Entries taken from a collection:
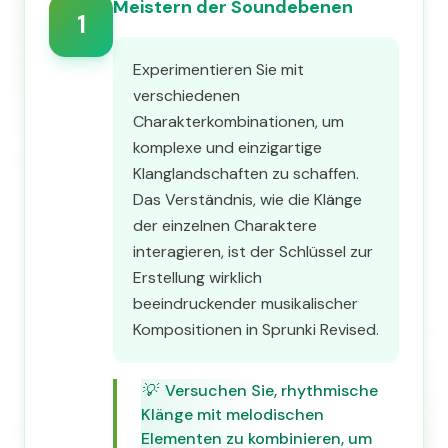
Meistern der Soundebenen
1
Experimentieren Sie mit
verschiedenen
Charakterkombinationen, um
komplexe und einzigartige
Klanglandschaften zu schaffen.
Das Verständnis, wie die Klänge
der einzelnen Charaktere
interagieren, ist der Schlüssel zur
Erstellung wirklich
beeindruckender musikalischer
Kompositionen in Sprunki Revised.
💡
Versuchen Sie, rhythmische
Klänge mit melodischen
Elementen zu kombinieren, um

| WHAT TO PRODUCE |
Set down the records exactly, without the pictures.

| RESPONSE TO THIS EXERCISE |
Meistern der Soundebenen
1
Experimentieren Sie mit
verschiedenen
Charakterkombinationen, um
komplexe und einzigartige
Klanglandschaften zu schaffen.
Das Verständnis, wie die Klänge
der einzelnen Charaktere
interagieren, ist der Schlüssel zur
Erstellung wirklich
beeindruckender musikalischer
Kompositionen in Sprunki Revised.
💡
Versuchen Sie, rhythmische
Klänge mit melodischen
Elementen zu kombinieren, um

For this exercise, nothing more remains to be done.